Following a surge of Taliban attacks in Afghanistan, British army commanders have said that despite the insurgents' attempt to sabotage the security handover in the southern Helmand province, Afghan police and troops can protect the area after a year of preparation and training.

According to Lieutenant-Colonel Alastair Aitken, commander of the 4th Battalion, the Royal Regiment of Scotland, the July handover will be a formality, that will make "no difference at all" on a day-to-day basis as Afghans have been in charge of the city since last summer.

"It is not since August in 2010 that ISAF last intervened in a security incident within Lashkar Gah city," Aitken said.

"But as a symbol actually it means quite a lot because it means that the Afghans can definitely say publicly that they are in charge of security," he added.

Lashkar Gah, the busy capital of the southern province of Helmand, is the most volatile of the seven areas where NATO-led forces in late July will kick off a years-long process of transferring security control to their Afghan counterparts.

The transfer will prove important as it is set to constitute a key test following NATO's plan to hand security across the country to Afghan forces by the end of 2014.

Analysts have warned that the Taliban will be able to gain more grounds once the Karzai government is left to control the country on its own.

By upping their counter-insurgency attacks and tactics the Taliban are openly trying to undermine the confidence of the Afghan forces and tarnish their image inside as well as outside the country.

They are aware that the Afghan public could turn against the government, should it fail to stop the Taliban from continually attacking and targeting civilians.

"They are constantly trying to disrupt ... That is the sort of thing we anticipate," Colonel Andrew Jackson, deputy commander of Task Force Helmand, the British-led contingent in Helmand, told Reuters in an interview Sunday.

"The insurgent will still try to undermine the process but I remain confident in the ability of the Afghan security forces to contain and rebut it," Jackson added.

Despite the Afghan police being described by many as corrupt, British army chiefs insist the security forces have made great strides in Lashkar Gah, where they man checkpoints throughout the city.

Helmand, a Taliban stronghold for decades, is one of Afghanistan's most violent provinces.

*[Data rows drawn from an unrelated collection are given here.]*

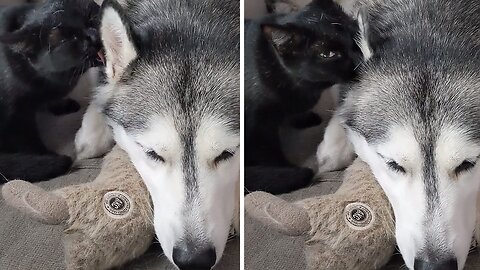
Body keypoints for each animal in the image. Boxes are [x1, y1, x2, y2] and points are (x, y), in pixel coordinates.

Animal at [0, 0, 102, 184]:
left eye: (91, 15)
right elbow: (28, 140)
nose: (92, 35)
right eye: (67, 39)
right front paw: (44, 155)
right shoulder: (17, 118)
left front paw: (62, 104)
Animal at [246, 0, 362, 194]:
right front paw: (286, 169)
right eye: (327, 54)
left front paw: (304, 118)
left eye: (356, 37)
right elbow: (270, 154)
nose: (360, 59)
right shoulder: (260, 129)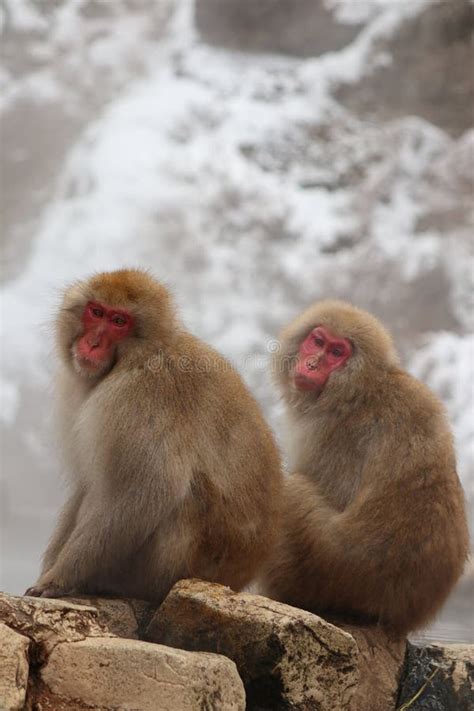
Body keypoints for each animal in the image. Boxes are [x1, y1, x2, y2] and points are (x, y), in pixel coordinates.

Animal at [25, 270, 284, 604]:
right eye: (96, 312)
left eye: (119, 321)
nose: (92, 343)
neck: (141, 354)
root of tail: (235, 580)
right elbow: (88, 483)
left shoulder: (143, 393)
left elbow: (148, 489)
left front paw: (59, 578)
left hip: (172, 565)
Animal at [262, 300, 468, 640]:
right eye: (317, 341)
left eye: (337, 352)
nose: (312, 364)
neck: (361, 388)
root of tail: (399, 615)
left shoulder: (329, 432)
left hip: (325, 569)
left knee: (293, 491)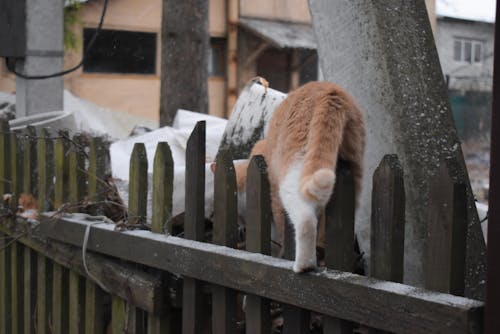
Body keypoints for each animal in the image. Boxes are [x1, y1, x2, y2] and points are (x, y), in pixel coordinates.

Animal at [232, 81, 366, 274]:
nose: (240, 228)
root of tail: (330, 89)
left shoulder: (275, 198)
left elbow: (281, 229)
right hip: (354, 170)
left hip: (294, 168)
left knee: (305, 219)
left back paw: (303, 265)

Some 375 British soldiers have died in Afghanistan, mostly in Helmand, since 2001, including 24 killed so far this year.

Dismissing analysts and rights groups' fears, Jackson said in the three central districts of Helmand where British forces are deployed "this year is progressing substantially better than in previous fighting seasons."

The annual Taliban offensive "hasn't happened to the same extent as we expected" and fewer fighters appeared to have infiltrated the British-patrolled area of Helmand, he said.

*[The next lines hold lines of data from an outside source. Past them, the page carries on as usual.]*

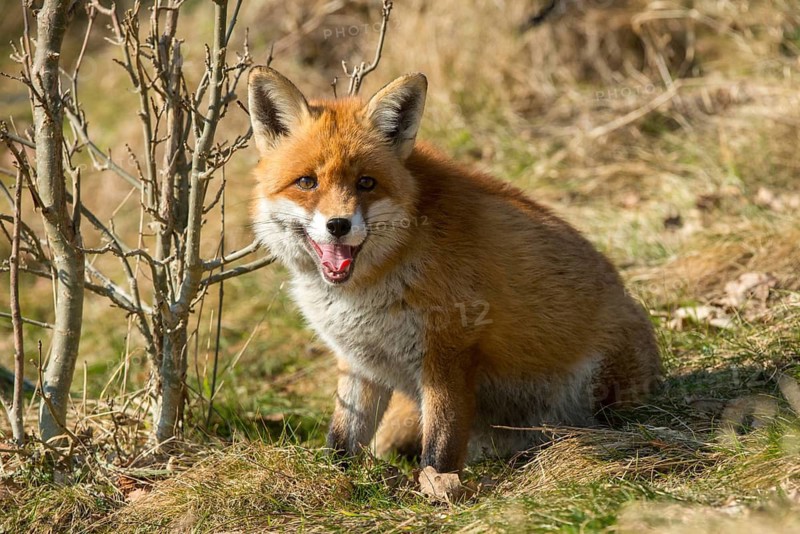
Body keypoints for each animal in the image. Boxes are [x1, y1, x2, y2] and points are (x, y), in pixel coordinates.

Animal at [247, 66, 661, 476]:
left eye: (366, 183)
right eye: (307, 182)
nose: (338, 225)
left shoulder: (449, 351)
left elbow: (440, 449)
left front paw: (436, 487)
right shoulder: (359, 362)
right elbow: (341, 441)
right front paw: (338, 483)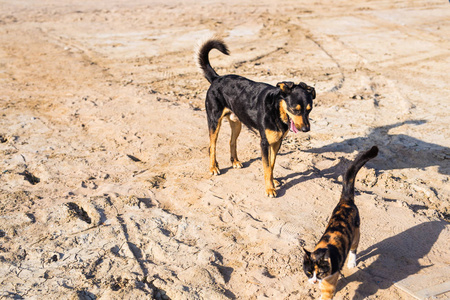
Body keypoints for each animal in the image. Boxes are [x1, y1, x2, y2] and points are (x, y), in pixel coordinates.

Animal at [199, 38, 314, 198]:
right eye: (294, 109)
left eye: (309, 109)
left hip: (237, 123)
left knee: (231, 141)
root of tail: (217, 78)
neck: (277, 110)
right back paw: (213, 167)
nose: (306, 129)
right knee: (212, 146)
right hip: (214, 122)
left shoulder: (277, 142)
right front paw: (269, 188)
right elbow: (266, 166)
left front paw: (273, 181)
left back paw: (235, 161)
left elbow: (271, 164)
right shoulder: (264, 143)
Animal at [302, 146, 380, 298]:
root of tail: (346, 200)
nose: (314, 281)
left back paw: (352, 263)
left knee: (354, 247)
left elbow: (326, 294)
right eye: (309, 272)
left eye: (320, 273)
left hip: (356, 232)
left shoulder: (330, 283)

"We've certainly seen less of the more important commanders coming in. I'm not quite sure why that is.

"It's either because they feel scared that if they do come in they will be killed ... or it's because they feel that they simply can't operate in the area that they find themselves in."

However, while the number of "significant acts", bomb blasts or Taliban attacks is down sharply on last year in the British area of operations, it is still running at a rate of about 90 per week, according to military sources, which is more than worrying.

The comments from the British military officials back Obama and Cameron's claims that following the efforts and programme set up in the last ten years, the Afghan security forces are now able to take charge of the country.

"If the security situation continues to improve at the trajectory that it is at the moment, then by the end of next year we can readily lose 500 soldiers, but we will keep the situation under constant review", U.K Prime Minister David Cameron said last week when announcing that Britain would shrink its force in Afghanistan by some 900 troops to 9,000 by the end of 2012.